Transaction Surtax Rate (%) Condition Currency Code
Capital gains (by non-residents) 20% Unless reduced by a double tax treaty RSD

This means that any capital gains realized by foreign entities—unless treaty-relieved—will be subject to an additional 20% tax, calculated on the capital gain amount. The duration of the holding period is not a determining factor in the application of this surtax, as current data on holding period requirements is not publicly available.

Summary Table: Serbia Corporate Tax Regime (2025)

Aspect Details
Assessment Basis Corporate (entity-level taxation)
Rate Type Flat
Standard Rate 15% (RSD)
Capital Gains Surtax (Non-Residents) 20% (RSD), unless reduced by DTT
Holding Period Requirements No data available

Key Insights for International Businesses

Serbia’s corporate tax regime stands out for its simplicity. The flat rate structure can lead to predictable tax planning, while the additional tax on capital gains for non-residents introduces an important consideration for cross-border investors. For more detailed or case-specific information, consult the official Serbian Tax Administration website.

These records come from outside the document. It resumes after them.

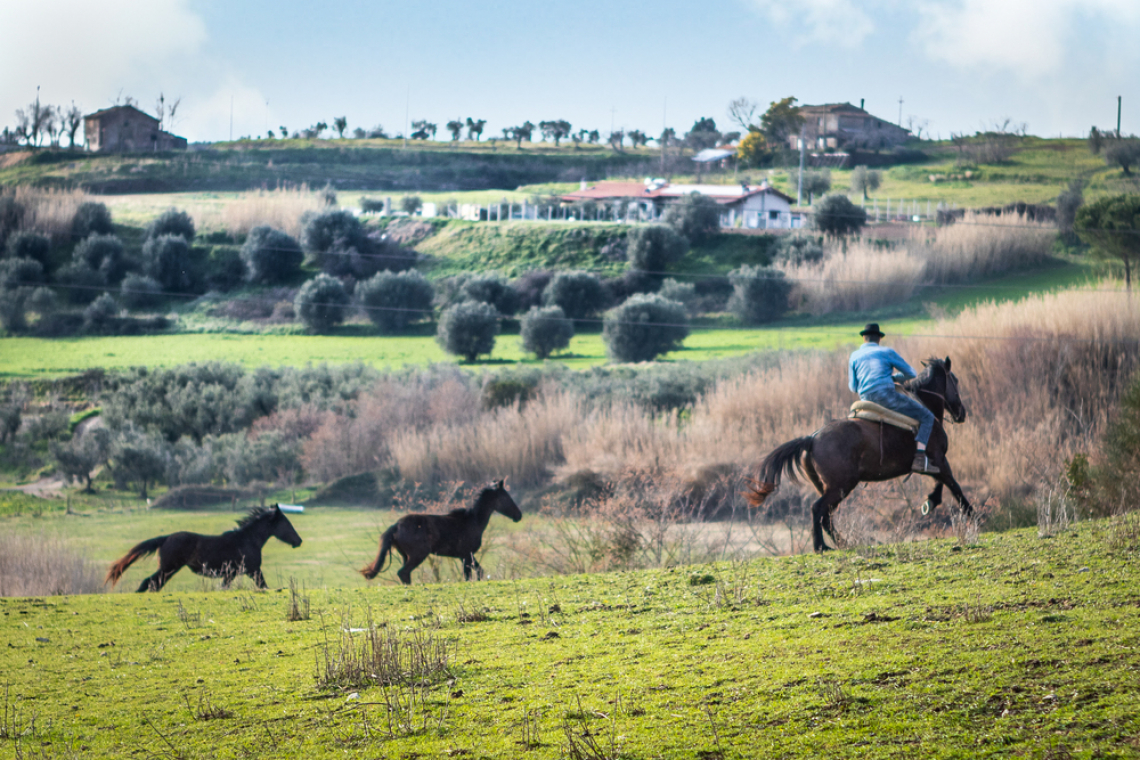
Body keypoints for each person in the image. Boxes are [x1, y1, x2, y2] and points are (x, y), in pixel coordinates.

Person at [848, 323, 939, 474]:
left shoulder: (854, 356)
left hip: (865, 401)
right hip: (886, 397)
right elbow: (911, 373)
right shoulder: (887, 352)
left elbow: (853, 387)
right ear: (879, 339)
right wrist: (894, 378)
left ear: (864, 339)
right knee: (927, 416)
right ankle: (919, 459)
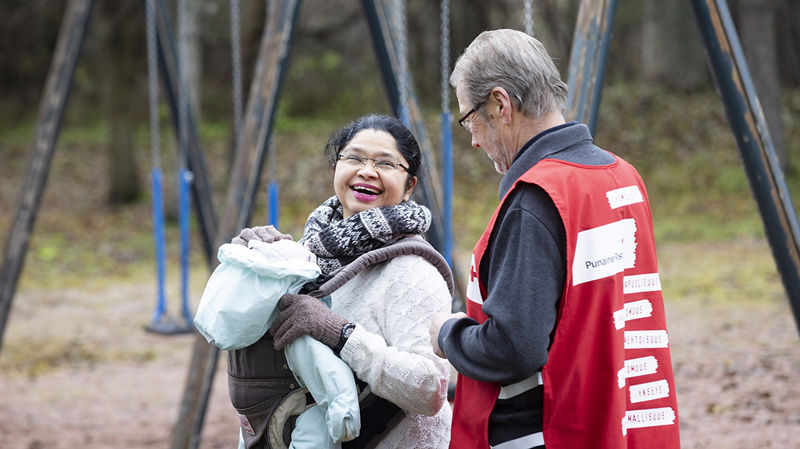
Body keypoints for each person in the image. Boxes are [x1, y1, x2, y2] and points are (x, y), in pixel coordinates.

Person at [428, 29, 680, 449]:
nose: (472, 139)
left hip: (548, 431)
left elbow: (514, 347)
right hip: (624, 426)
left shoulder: (536, 198)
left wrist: (447, 333)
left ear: (500, 104)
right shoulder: (623, 176)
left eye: (469, 118)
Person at [233, 114, 453, 448]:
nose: (367, 170)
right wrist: (254, 265)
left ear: (410, 186)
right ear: (335, 168)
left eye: (386, 163)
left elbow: (430, 389)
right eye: (354, 158)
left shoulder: (412, 268)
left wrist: (340, 334)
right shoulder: (310, 253)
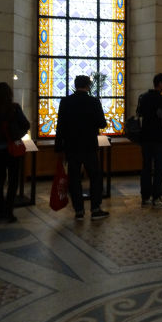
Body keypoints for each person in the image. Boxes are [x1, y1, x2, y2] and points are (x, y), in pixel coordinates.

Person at [55, 75, 109, 221]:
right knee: (95, 177)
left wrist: (58, 148)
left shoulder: (66, 102)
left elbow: (60, 126)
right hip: (89, 146)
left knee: (74, 179)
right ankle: (95, 209)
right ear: (88, 86)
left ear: (75, 85)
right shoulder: (93, 102)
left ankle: (79, 211)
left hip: (71, 147)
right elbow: (102, 123)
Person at [0, 82, 30, 223]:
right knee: (13, 180)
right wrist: (16, 134)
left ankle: (0, 210)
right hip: (12, 148)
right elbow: (26, 124)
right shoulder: (14, 108)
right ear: (10, 94)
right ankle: (9, 210)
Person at [137, 73, 162, 207]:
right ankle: (156, 197)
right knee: (159, 169)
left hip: (145, 137)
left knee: (146, 168)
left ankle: (145, 197)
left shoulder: (143, 97)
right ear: (160, 84)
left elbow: (139, 113)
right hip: (158, 137)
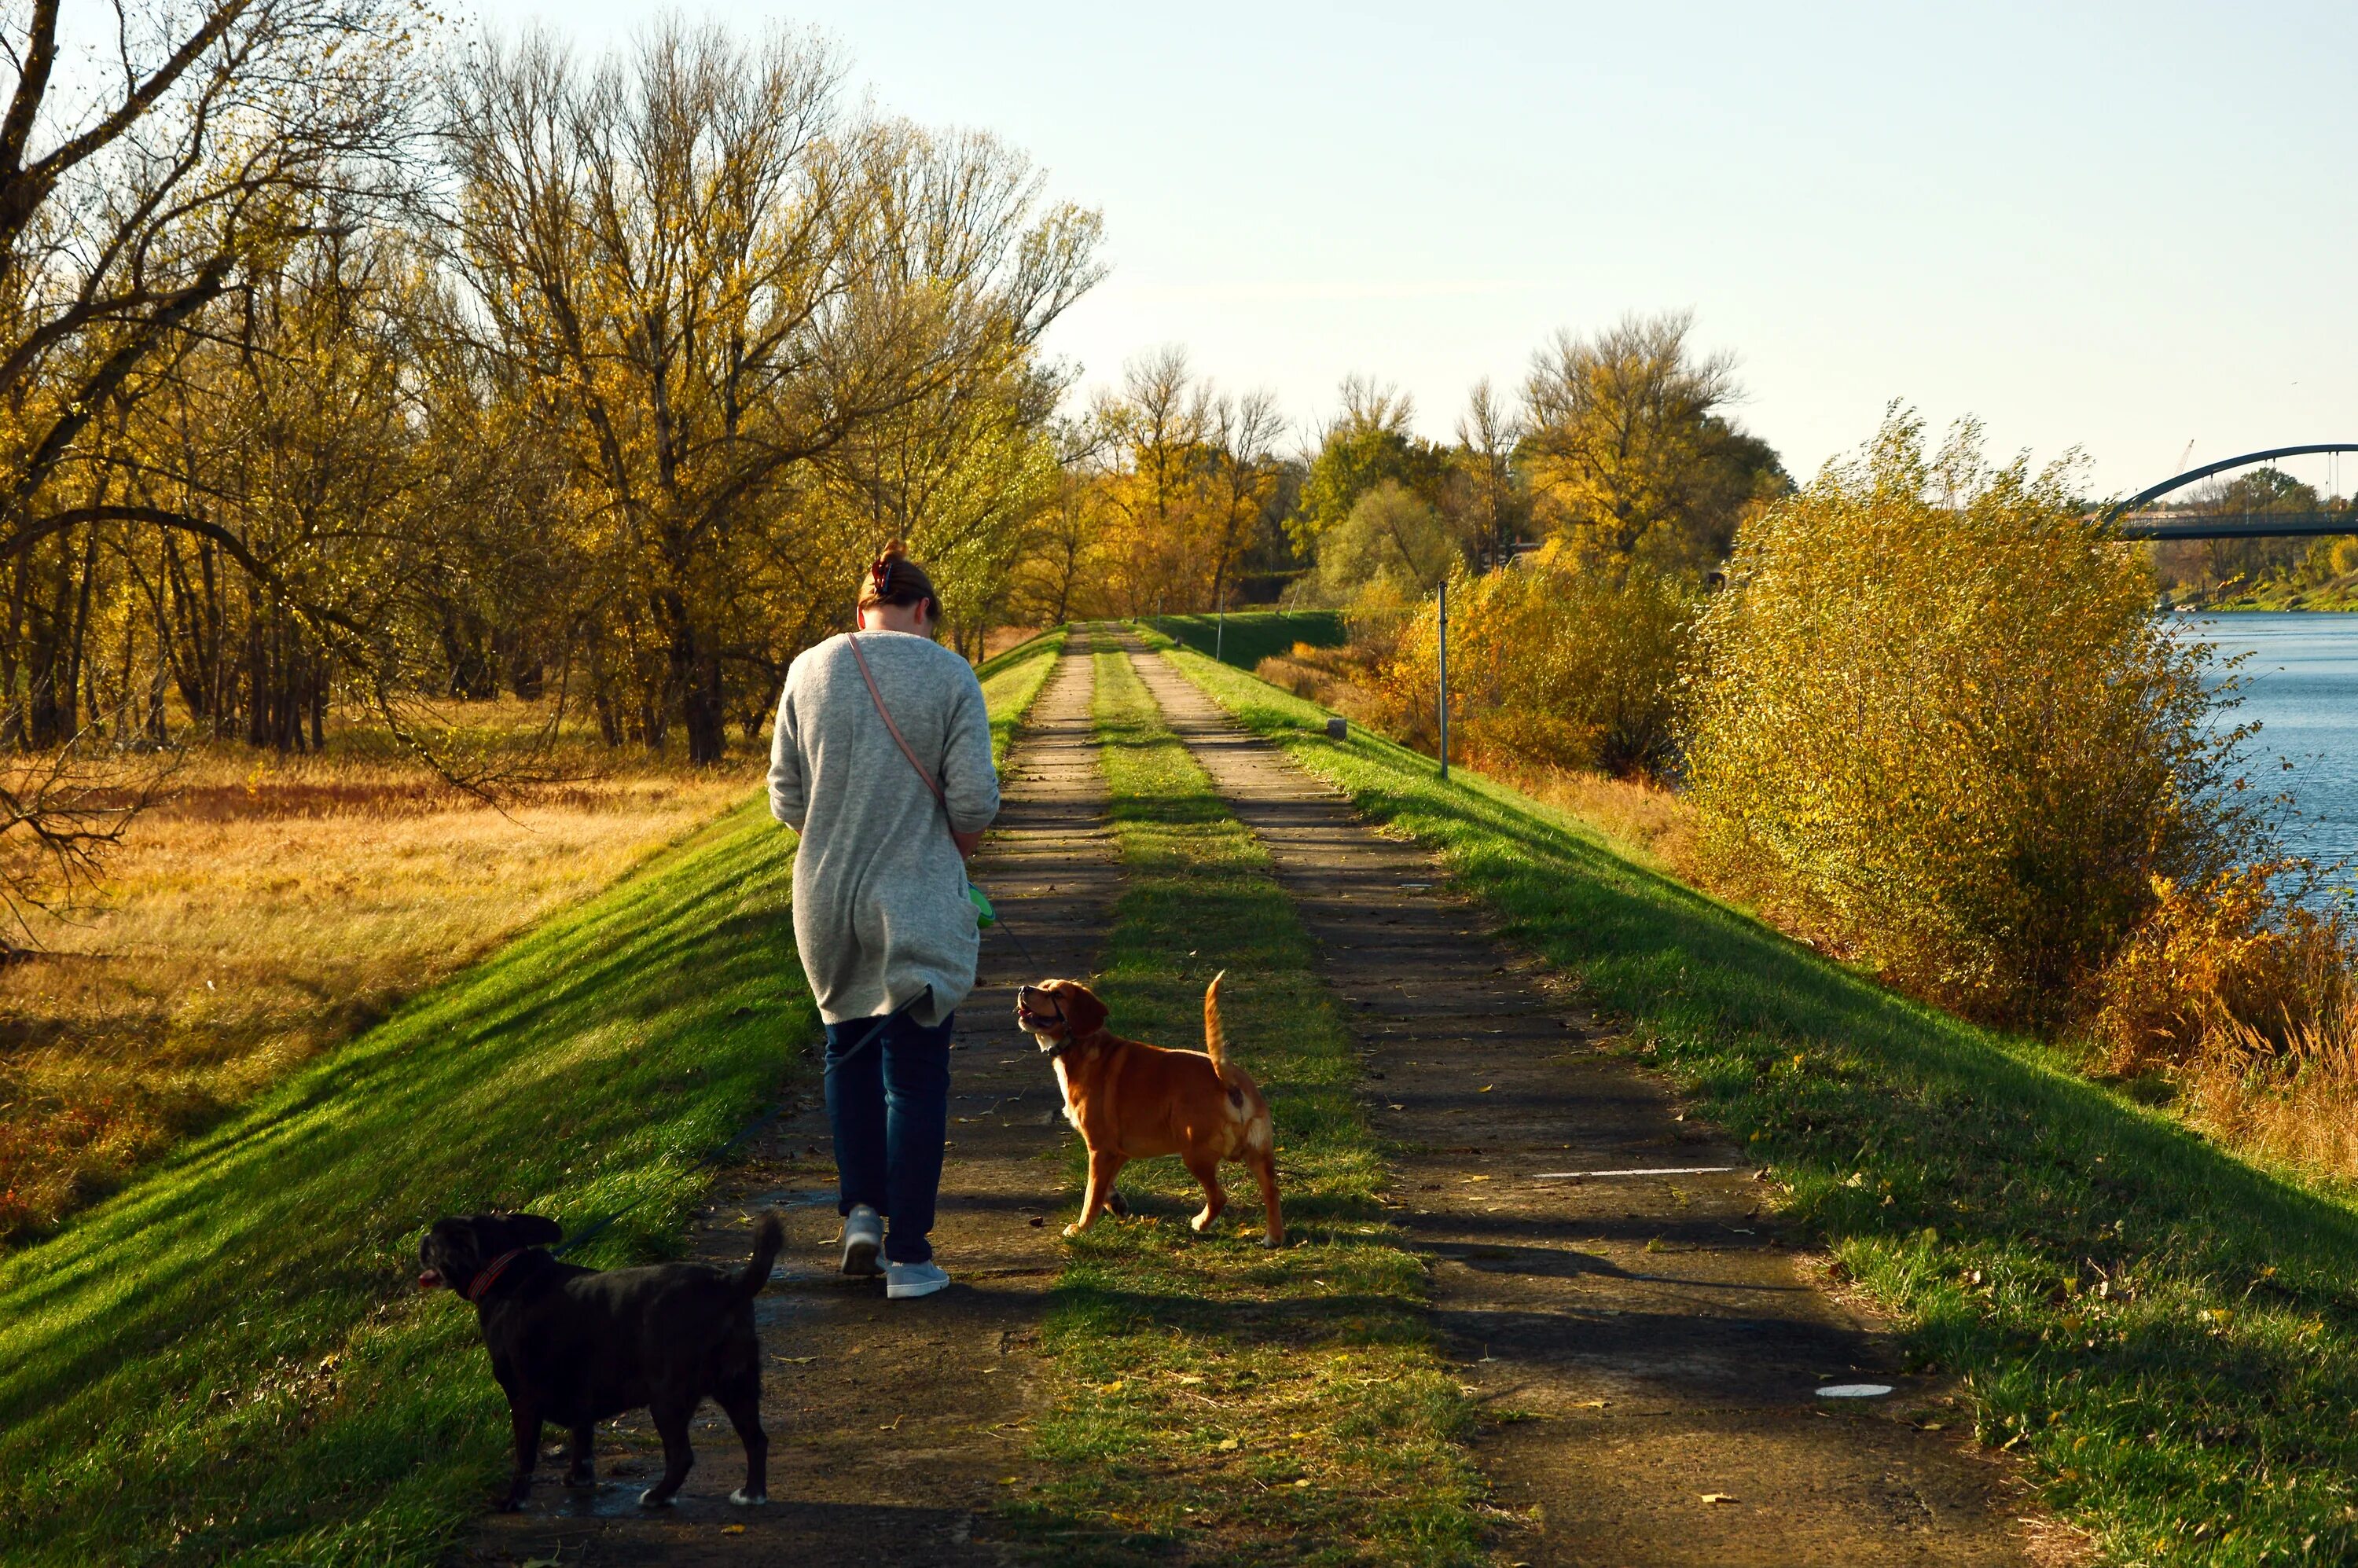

Pro Tips: Navigating Serbian Corporate Taxes

  • Plan for Capital Gains Surtax: If you operate as a non-resident entity or plan to dispose of Serbian assets, review all applicable double tax treaties to ensure you do not pay surtaxes unnecessarily.
  • Optimize Group Structures: With a flat 15% rate, the benefits of creative profit-shifting or bracket-minimizing schemes are limited—but careful structuring can still reduce exposure to the 20% non-resident capital gains surtax.
  • Document Everything: Ensure all cross-border transactions and capital gains are robustly documented to validate treaty claims or withholding tax rates to authorities.
  • Track Regulatory Changes Annually: While the flat rate system is stable, legal and administrative updates can occur. Monitoring official publications remains essential.

To summarize, Serbia’s corporate tax rules in 2025 rely on a flat 15% tax rate for all companies, complemented by a 20% capital gains surtax for non-resident corporations where treaties do not apply. There are no progressive brackets or holding period criteria disclosed in current data. International investors should closely review treaty positions and maintain strong compliance practices to avoid unnecessary tax costs.